(Text-based hardware design files)
###
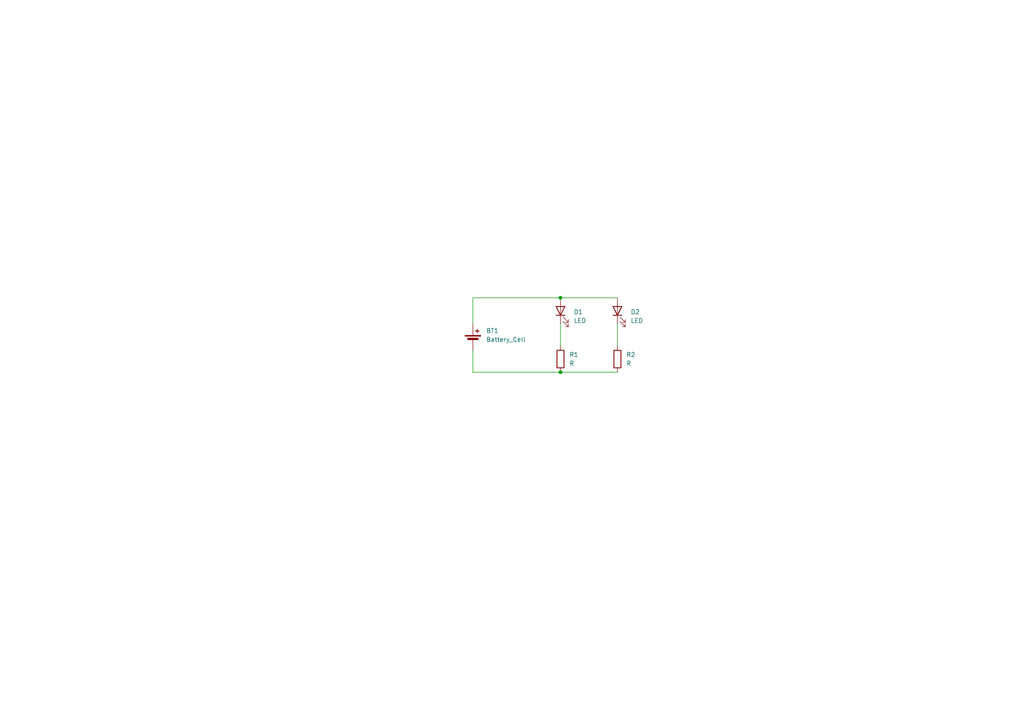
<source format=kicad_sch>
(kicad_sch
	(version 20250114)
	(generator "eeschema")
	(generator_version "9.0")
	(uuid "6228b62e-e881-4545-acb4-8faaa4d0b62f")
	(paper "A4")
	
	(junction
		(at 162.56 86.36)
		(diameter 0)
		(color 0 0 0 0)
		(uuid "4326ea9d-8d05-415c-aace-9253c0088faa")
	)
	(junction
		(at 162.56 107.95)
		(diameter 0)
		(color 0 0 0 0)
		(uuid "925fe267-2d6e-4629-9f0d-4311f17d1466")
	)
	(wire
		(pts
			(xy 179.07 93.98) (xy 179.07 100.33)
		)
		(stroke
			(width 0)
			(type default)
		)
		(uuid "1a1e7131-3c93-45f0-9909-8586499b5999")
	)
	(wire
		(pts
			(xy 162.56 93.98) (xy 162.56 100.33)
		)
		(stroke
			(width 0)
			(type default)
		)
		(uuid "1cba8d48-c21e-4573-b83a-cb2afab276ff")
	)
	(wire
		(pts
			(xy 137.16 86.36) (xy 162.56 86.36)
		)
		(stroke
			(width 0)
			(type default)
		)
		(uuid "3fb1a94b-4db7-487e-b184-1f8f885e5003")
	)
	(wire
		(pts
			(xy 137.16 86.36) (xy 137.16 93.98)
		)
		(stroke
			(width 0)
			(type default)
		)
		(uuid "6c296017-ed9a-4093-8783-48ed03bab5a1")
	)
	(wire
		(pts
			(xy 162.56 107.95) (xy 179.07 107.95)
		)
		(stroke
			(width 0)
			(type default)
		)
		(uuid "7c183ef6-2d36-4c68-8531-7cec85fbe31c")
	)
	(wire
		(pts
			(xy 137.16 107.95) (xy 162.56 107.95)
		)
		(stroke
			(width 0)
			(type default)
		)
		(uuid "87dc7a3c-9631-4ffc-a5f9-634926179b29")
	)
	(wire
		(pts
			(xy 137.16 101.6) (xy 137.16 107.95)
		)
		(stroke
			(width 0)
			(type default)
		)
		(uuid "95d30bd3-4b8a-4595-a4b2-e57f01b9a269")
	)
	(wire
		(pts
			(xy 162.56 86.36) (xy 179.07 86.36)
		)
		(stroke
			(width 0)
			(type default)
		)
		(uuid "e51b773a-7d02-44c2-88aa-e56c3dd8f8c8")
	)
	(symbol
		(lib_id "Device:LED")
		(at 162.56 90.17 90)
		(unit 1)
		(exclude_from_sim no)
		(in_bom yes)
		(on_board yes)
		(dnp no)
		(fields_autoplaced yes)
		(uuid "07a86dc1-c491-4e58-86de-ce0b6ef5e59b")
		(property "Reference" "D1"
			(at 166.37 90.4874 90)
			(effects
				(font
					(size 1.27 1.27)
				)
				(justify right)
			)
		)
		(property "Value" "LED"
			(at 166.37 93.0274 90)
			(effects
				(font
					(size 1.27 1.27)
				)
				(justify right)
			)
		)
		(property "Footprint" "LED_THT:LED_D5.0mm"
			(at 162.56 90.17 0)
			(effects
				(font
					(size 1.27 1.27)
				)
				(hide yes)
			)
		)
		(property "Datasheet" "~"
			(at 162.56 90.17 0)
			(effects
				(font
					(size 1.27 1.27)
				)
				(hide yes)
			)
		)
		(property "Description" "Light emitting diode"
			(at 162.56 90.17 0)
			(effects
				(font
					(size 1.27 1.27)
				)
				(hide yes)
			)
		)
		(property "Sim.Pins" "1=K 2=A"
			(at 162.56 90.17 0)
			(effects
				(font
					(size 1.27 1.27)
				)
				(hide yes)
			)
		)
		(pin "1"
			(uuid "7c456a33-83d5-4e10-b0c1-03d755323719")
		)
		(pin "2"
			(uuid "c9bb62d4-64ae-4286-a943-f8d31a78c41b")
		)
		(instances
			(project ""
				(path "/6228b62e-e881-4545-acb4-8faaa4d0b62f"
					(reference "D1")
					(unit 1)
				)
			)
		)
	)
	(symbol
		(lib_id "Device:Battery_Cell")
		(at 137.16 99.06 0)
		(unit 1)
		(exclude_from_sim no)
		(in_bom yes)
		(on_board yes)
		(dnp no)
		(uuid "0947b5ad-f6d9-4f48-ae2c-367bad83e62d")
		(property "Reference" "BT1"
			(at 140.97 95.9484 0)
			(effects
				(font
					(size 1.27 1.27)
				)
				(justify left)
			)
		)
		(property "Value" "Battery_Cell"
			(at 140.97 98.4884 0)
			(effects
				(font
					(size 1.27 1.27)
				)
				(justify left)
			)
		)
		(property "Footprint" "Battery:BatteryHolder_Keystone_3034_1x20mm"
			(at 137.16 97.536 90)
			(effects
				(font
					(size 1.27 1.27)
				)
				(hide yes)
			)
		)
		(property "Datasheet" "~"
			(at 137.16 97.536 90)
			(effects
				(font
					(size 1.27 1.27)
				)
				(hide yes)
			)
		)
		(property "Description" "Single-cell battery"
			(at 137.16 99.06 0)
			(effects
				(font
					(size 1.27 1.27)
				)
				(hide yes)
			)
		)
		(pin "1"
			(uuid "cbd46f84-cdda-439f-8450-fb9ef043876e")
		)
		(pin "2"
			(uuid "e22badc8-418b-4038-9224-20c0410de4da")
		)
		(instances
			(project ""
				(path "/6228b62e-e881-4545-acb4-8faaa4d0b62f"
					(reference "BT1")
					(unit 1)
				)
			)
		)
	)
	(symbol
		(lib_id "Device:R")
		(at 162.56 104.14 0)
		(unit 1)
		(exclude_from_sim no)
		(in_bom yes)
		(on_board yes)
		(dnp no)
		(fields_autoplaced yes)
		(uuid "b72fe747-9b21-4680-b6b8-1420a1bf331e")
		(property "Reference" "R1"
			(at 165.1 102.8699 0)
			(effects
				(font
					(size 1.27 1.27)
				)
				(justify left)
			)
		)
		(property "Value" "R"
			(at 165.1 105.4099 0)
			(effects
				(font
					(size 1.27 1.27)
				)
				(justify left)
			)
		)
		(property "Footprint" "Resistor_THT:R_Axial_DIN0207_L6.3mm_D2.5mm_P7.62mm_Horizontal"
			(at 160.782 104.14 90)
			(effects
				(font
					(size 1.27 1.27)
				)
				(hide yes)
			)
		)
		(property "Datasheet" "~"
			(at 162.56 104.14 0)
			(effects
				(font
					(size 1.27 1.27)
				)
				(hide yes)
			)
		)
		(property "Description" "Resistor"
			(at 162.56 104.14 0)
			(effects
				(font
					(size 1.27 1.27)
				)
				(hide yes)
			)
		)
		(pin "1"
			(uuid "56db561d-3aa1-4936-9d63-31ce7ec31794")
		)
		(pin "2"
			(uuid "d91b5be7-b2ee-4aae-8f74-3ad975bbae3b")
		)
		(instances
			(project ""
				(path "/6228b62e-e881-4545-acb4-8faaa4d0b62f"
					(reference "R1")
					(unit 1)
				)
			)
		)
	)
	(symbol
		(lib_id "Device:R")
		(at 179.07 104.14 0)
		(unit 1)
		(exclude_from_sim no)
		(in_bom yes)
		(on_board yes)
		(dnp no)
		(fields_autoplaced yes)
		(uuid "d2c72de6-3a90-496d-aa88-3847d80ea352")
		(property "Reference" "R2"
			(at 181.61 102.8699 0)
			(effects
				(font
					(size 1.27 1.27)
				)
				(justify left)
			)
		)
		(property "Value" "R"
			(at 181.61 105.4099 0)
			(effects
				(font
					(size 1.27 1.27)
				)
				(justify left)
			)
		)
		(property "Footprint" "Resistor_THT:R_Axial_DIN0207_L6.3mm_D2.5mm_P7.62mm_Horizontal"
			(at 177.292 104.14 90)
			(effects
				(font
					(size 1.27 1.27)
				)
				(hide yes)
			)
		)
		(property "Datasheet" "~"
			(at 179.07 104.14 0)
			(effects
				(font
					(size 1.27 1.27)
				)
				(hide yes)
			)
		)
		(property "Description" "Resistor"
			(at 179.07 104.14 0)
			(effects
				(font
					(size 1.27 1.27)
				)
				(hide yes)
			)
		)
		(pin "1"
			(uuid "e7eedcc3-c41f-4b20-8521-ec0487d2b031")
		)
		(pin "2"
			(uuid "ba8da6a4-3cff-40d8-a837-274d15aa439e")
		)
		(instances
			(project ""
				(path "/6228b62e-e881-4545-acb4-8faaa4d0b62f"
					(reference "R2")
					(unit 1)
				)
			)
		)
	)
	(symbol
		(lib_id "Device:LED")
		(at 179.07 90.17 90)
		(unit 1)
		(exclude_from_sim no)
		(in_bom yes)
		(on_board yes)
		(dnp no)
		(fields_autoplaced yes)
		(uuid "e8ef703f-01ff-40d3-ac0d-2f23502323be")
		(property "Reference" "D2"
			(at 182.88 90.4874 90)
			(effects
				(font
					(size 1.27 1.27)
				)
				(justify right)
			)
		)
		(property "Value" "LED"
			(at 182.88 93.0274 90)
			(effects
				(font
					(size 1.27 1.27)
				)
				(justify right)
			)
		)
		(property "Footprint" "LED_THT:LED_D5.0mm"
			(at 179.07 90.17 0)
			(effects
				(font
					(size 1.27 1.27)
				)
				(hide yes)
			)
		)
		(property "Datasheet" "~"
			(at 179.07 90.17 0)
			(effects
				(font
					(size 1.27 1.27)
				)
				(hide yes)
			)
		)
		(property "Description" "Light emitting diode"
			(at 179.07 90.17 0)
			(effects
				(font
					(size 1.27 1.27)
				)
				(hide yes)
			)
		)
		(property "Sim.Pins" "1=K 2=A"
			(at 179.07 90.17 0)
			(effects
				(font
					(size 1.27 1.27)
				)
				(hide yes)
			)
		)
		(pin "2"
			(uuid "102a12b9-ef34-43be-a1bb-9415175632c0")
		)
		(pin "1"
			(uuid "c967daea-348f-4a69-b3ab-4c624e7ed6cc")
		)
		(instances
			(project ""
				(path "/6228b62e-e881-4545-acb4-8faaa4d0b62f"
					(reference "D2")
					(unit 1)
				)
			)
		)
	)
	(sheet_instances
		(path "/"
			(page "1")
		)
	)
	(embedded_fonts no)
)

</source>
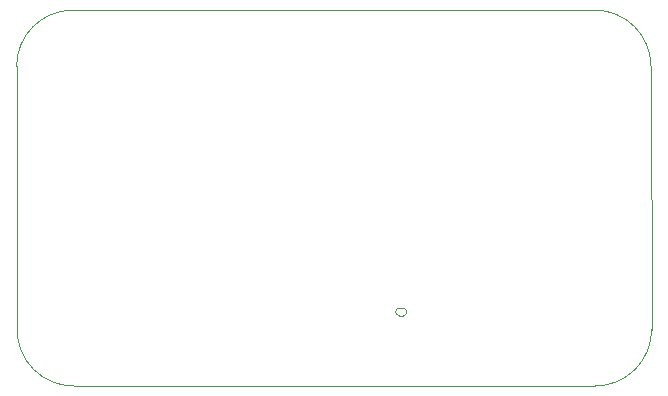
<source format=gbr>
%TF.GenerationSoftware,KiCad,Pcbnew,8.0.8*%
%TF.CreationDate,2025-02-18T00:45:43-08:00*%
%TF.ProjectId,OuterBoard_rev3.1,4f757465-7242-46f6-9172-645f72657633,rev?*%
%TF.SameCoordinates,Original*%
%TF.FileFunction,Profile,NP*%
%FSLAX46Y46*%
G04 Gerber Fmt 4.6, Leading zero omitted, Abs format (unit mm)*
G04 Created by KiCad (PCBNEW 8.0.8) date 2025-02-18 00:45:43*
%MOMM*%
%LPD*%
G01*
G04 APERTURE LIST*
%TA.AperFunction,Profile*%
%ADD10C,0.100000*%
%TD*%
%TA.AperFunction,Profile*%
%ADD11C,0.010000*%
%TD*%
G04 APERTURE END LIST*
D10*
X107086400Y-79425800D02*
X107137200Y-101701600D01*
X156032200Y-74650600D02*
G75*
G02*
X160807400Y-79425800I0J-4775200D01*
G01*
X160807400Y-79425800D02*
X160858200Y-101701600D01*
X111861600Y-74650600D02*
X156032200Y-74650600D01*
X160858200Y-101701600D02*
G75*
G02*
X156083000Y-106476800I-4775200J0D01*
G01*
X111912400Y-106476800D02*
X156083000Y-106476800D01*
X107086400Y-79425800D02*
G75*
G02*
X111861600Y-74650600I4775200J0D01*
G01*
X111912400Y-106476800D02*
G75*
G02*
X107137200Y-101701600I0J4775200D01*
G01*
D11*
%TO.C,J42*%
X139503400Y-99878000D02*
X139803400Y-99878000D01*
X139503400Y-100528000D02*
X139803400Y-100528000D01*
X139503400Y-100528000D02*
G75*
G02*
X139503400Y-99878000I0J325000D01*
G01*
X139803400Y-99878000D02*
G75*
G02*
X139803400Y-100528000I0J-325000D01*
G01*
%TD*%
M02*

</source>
###
- [Action item] Give the number of lines in the records above in which the word "APERTURE" appears. Include no other text.

- [Solution to this task] 2